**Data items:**
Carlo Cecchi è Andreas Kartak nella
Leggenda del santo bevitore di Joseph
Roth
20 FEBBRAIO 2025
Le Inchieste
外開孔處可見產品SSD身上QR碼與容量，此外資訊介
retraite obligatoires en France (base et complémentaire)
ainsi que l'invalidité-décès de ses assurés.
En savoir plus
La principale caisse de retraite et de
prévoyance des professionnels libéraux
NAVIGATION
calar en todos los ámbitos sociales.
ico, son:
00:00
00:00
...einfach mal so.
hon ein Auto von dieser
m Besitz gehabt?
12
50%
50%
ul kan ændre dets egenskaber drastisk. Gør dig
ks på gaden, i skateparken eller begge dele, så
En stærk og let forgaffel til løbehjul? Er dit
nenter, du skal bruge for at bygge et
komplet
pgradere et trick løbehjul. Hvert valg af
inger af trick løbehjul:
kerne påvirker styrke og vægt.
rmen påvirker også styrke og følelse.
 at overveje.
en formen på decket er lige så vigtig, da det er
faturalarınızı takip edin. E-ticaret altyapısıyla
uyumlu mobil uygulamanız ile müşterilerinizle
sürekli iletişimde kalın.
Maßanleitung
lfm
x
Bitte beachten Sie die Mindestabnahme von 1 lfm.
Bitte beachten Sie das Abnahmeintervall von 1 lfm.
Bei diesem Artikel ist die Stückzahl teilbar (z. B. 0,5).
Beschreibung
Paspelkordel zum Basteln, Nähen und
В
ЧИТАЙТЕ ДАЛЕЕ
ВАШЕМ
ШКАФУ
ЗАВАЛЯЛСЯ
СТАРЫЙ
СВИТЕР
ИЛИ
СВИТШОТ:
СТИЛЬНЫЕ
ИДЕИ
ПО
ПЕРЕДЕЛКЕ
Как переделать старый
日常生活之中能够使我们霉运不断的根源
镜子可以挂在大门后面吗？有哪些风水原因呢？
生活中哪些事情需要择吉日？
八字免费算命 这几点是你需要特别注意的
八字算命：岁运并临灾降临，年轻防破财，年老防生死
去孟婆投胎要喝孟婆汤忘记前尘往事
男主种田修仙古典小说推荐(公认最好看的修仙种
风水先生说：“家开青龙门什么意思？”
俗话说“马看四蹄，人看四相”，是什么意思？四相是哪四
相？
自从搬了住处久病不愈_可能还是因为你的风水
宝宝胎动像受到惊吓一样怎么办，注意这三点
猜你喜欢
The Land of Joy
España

**EXERCISE INSTRUCTIONS:** Go through the entries above and copy every line containing "påvirker".

**ANSWER TO THIS TASK:**
kerne påvirker styrke og vægt.
rmen påvirker også styrke og følelse.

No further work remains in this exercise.